In the Knight Errant novel,
we had established the familial relationship that existed between
Daiman, Odion, and some of the other Sith Lords in the sector; here, we
see more of that relationship on the page. Xelian the Destroyer was one
of several of the dowager Vilia's children; we learn more about her in
the novel, but this is the first time that we have seen her depicted
visually.
It had always been my intention to tell with Odion a similar kind of
story to the one I had told in the novel with the siblings Quillan and
Dromika. Whereas the Jedi take steps to help students deal with their
Force powers, the self-obsessed Sith would not necessarily pay as much
attention to the needs of their young. In the case of Odion, we see
what happens when the Force itself becomes a source of pain for
someone. It's an interesting question whether he might have received
help from the others had he asked for it -- but he didn't. And the
galaxy is worse off for it.
One of the challenges with writing a series about a loner isthat there
isn't anybody for Kerra to speak her mind to in many situations. She
could tell us what she was thinking in Escape #2,
because we had Zoojoo there -- but she's alone in several other
situations in Escape. All along in the series, we've established that
the role of the narrator is an impartial one, setting the scene: most
of the other internal narration that we get comes from the Sith. So
there are moments like the scene where Kerra's climbing down the
ladder, where in the past we'd have used thought balloons -- but they
no longer really exist in most comics. In retrospect, I might have gone
with the departure from style and used the internal narration after all
-- there's a reason we don't see characters talking to themselves much.
The scene with the children in their isolation bubbles hits us as a
surprise, and it explains much about how Odion is able to run his
empire. Here, the artist made the choice to show only a single child in
detail, with the other bubbles being mostly opaque, giving us shady
figures at most inside; the thinking being that if you could see a
whole lot of children here it would look like a relatively less lonely
place. (In fact, of course, none of the children can see each other.)

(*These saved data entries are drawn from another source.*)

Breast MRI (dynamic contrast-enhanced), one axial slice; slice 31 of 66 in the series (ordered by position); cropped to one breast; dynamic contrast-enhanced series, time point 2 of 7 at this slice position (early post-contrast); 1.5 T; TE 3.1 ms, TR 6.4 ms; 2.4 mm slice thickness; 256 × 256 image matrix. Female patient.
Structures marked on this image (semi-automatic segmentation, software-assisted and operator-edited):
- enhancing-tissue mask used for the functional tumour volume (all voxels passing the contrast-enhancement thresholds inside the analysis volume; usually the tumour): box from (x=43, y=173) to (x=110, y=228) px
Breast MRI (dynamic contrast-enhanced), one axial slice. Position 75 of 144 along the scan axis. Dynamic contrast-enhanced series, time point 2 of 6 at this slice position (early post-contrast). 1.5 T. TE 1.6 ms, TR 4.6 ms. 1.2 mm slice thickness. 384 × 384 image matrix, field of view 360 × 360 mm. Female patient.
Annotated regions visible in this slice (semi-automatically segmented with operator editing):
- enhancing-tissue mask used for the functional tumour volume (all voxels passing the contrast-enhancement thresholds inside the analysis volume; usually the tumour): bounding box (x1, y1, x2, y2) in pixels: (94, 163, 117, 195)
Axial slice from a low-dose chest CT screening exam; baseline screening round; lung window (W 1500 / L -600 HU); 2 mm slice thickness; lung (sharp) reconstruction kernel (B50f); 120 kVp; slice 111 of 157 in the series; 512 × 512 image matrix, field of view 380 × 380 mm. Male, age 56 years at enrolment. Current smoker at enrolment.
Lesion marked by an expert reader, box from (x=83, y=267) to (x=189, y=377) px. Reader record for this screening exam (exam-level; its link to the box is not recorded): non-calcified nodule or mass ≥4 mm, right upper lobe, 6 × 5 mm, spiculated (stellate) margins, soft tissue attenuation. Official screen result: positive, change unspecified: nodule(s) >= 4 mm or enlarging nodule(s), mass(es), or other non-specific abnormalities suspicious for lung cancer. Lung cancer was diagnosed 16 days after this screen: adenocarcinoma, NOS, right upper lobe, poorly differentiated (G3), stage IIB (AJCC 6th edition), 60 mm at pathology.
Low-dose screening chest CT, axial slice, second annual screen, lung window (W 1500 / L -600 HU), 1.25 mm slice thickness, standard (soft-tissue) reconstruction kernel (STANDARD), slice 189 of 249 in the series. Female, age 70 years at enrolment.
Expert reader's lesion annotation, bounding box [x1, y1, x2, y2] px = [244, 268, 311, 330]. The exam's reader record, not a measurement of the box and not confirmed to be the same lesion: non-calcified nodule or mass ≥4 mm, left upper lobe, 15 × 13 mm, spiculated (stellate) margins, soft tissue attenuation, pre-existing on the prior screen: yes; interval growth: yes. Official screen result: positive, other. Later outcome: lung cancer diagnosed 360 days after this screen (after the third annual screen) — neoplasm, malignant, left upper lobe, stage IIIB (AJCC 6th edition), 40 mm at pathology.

Part of the inspiration for the cloister were the Romanian orphanages
discovered after the fall of the Berlin Wall, where infants were more
or less raised in isolation and away from human contact. It seemed the
most miserable situation we could depict, and a worthy one for Kerra to
want to end.
TRIVIA
- Daiman's eyes, creepy as they are, we see here right away in his birth scene.
- This is also the first appearance of the dowager Vilia.
- Yulan's backstory with his children was told in the novel, and we now see how it is that he has been able to go on without them. Here, he describes handing off his command to Rusher, who later helps Kerra. One of the fun things about this issue is that Kerra meets both the master and the student without ever knowing about their connection!
- We needed to establish the cargo elevator because of what we see later in the series; there had to have been a easier way in and out of the Cloister than what Kerra took!
- The mesa on Skarpos, of course, looks much like Devil's Tower in Wyoming, the setting for the ending of Close Encounters of the Third Kind.
- Here we see Glenk was indeed the traitor that Daiman had in Odion's company.
- We realize here that Yulan was at Gazzari in the novel, evidently serving with the troops that were being fired upon by his former student, Rusher. It's a small sector after all!